(Dataset excerpts)

══════════════════════════════

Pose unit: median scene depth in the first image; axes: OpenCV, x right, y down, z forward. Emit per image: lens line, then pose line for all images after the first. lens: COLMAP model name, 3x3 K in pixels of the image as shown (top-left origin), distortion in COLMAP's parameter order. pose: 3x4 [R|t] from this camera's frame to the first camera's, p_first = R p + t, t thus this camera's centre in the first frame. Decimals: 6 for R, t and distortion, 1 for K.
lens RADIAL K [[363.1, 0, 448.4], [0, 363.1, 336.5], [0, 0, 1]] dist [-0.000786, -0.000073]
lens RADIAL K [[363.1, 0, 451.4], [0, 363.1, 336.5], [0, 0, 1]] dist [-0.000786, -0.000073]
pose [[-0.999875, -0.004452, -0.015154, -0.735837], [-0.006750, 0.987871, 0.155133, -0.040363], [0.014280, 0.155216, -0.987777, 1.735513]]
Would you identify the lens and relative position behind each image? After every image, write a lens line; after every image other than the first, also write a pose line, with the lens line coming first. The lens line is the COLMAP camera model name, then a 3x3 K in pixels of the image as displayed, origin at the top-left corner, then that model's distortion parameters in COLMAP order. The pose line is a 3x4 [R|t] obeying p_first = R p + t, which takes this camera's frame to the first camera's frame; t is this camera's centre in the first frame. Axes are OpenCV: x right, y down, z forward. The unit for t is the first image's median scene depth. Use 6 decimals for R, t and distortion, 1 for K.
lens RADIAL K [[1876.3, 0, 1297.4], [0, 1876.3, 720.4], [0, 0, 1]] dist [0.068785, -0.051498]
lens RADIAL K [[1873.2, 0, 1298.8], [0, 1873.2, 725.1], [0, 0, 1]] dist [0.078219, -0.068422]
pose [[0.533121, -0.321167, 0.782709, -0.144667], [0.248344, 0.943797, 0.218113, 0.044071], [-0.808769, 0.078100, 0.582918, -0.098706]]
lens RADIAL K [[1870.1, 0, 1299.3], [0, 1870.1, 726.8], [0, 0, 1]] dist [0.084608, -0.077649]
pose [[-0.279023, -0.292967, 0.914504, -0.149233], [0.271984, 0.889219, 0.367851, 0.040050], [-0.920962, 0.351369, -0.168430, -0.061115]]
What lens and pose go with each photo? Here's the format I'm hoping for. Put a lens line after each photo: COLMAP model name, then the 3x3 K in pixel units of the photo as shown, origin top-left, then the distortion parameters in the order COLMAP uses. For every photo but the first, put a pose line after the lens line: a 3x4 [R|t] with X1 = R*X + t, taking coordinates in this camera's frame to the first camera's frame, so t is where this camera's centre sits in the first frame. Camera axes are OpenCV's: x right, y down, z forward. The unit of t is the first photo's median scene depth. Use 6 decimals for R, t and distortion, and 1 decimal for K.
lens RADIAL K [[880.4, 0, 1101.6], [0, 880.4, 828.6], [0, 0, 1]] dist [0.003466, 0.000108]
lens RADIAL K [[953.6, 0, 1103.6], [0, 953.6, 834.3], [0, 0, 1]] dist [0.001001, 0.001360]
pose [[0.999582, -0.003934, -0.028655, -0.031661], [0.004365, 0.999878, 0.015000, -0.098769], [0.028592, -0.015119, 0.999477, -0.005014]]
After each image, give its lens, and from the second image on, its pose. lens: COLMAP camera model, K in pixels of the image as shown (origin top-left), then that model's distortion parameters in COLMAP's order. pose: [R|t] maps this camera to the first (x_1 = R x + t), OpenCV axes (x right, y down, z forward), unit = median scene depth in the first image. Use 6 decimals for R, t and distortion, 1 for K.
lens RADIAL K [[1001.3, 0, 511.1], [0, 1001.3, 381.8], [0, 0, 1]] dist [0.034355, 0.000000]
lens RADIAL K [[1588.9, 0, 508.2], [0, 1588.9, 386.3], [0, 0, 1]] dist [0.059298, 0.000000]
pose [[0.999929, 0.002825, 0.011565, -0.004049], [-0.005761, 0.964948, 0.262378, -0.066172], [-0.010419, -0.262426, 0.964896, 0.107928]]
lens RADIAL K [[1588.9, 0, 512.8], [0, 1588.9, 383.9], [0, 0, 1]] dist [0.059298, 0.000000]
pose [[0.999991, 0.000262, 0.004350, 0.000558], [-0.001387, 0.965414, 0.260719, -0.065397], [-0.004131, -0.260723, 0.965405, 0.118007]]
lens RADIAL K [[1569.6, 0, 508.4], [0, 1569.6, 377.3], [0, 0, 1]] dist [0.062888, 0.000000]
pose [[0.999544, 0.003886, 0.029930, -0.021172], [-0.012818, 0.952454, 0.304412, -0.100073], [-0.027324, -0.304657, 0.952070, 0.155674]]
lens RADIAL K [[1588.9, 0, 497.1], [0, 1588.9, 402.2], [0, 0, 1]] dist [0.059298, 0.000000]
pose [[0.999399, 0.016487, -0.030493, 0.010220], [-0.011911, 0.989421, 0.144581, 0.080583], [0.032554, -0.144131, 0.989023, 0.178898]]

══════════════════════════════

• [Aim of the task] Convert the entries above into a JSON list of strings, with one string for each line and no strings for blank lines.

• [Answer to the exercise]
[
  "Pose unit: median scene depth in the first image; axes: OpenCV, x right, y down, z forward. Emit per image: lens line, then pose line for all images after the first. lens: COLMAP model name, 3x3 K in pixels of the image as shown (top-left origin), distortion in COLMAP's parameter order. pose: 3x4 [R|t] from this camera's frame to the first camera's, p_first = R p + t, t thus this camera's centre in the first frame. Decimals: 6 for R, t and distortion, 1 for K.",
  "lens RADIAL K [[363.1, 0, 448.4], [0, 363.1, 336.5], [0, 0, 1]] dist [-0.000786, -0.000073]",
  "lens RADIAL K [[363.1, 0, 451.4], [0, 363.1, 336.5], [0, 0, 1]] dist [-0.000786, -0.000073]",
  "pose [[-0.999875, -0.004452, -0.015154, -0.735837], [-0.006750, 0.987871, 0.155133, -0.040363], [0.014280, 0.155216, -0.987777, 1.735513]]",
  "Would you identify the lens and relative position behind each image? After every image, write a lens line; after every image other than the first, also write a pose line, with the lens line coming first. The lens line is the COLMAP camera model name, then a 3x3 K in pixels of the image as displayed, origin at the top-left corner, then that model's distortion parameters in COLMAP order. The pose line is a 3x4 [R|t] obeying p_first = R p + t, which takes this camera's frame to the first camera's frame; t is this camera's centre in the first frame. Axes are OpenCV: x right, y down, z forward. The unit for t is the first image's median scene depth. Use 6 decimals for R, t and distortion, 1 for K.",
  "lens RADIAL K [[1876.3, 0, 1297.4], [0, 1876.3, 720.4], [0, 0, 1]] dist [0.068785, -0.051498]",
  "lens RADIAL K [[1873.2, 0, 1298.8], [0, 1873.2, 725.1], [0, 0, 1]] dist [0.078219, -0.068422]",
  "pose [[0.533121, -0.321167, 0.782709, -0.144667], [0.248344, 0.943797, 0.218113, 0.044071], [-0.808769, 0.078100, 0.582918, -0.098706]]",
  "lens RADIAL K [[1870.1, 0, 1299.3], [0, 1870.1, 726.8], [0, 0, 1]] dist [0.084608, -0.077649]",
  "pose [[-0.279023, -0.292967, 0.914504, -0.149233], [0.271984, 0.889219, 0.367851, 0.040050], [-0.920962, 0.351369, -0.168430, -0.061115]]",
  "What lens and pose go with each photo? Here's the format I'm hoping for. Put a lens line after each photo: COLMAP model name, then the 3x3 K in pixel units of the photo as shown, origin top-left, then the distortion parameters in the order COLMAP uses. For every photo but the first, put a pose line after the lens line: a 3x4 [R|t] with X1 = R*X + t, taking coordinates in this camera's frame to the first camera's frame, so t is where this camera's centre sits in the first frame. Camera axes are OpenCV's: x right, y down, z forward. The unit of t is the first photo's median scene depth. Use 6 decimals for R, t and distortion, and 1 decimal for K.",
  "lens RADIAL K [[880.4, 0, 1101.6], [0, 880.4, 828.6], [0, 0, 1]] dist [0.003466, 0.000108]",
  "lens RADIAL K [[953.6, 0, 1103.6], [0, 953.6, 834.3], [0, 0, 1]] dist [0.001001, 0.001360]",
  "pose [[0.999582, -0.003934, -0.028655, -0.031661], [0.004365, 0.999878, 0.015000, -0.098769], [0.028592, -0.015119, 0.999477, -0.005014]]",
  "After each image, give its lens, and from the second image on, its pose. lens: COLMAP camera model, K in pixels of the image as shown (origin top-left), then that model's distortion parameters in COLMAP's order. pose: [R|t] maps this camera to the first (x_1 = R x + t), OpenCV axes (x right, y down, z forward), unit = median scene depth in the first image. Use 6 decimals for R, t and distortion, 1 for K.",
  "lens RADIAL K [[1001.3, 0, 511.1], [0, 1001.3, 381.8], [0, 0, 1]] dist [0.034355, 0.000000]",
  "lens RADIAL K [[1588.9, 0, 508.2], [0, 1588.9, 386.3], [0, 0, 1]] dist [0.059298, 0.000000]",
  "pose [[0.999929, 0.002825, 0.011565, -0.004049], [-0.005761, 0.964948, 0.262378, -0.066172], [-0.010419, -0.262426, 0.964896, 0.107928]]",
  "lens RADIAL K [[1588.9, 0, 512.8], [0, 1588.9, 383.9], [0, 0, 1]] dist [0.059298, 0.000000]",
  "pose [[0.999991, 0.000262, 0.004350, 0.000558], [-0.001387, 0.965414, 0.260719, -0.065397], [-0.004131, -0.260723, 0.965405, 0.118007]]",
  "lens RADIAL K [[1569.6, 0, 508.4], [0, 1569.6, 377.3], [0, 0, 1]] dist [0.062888, 0.000000]",
  "pose [[0.999544, 0.003886, 0.029930, -0.021172], [-0.012818, 0.952454, 0.304412, -0.100073], [-0.027324, -0.304657, 0.952070, 0.155674]]",
  "lens RADIAL K [[1588.9, 0, 497.1], [0, 1588.9, 402.2], [0, 0, 1]] dist [0.059298, 0.000000]",
  "pose [[0.999399, 0.016487, -0.030493, 0.010220], [-0.011911, 0.989421, 0.144581, 0.080583], [0.032554, -0.144131, 0.989023, 0.178898]]"
]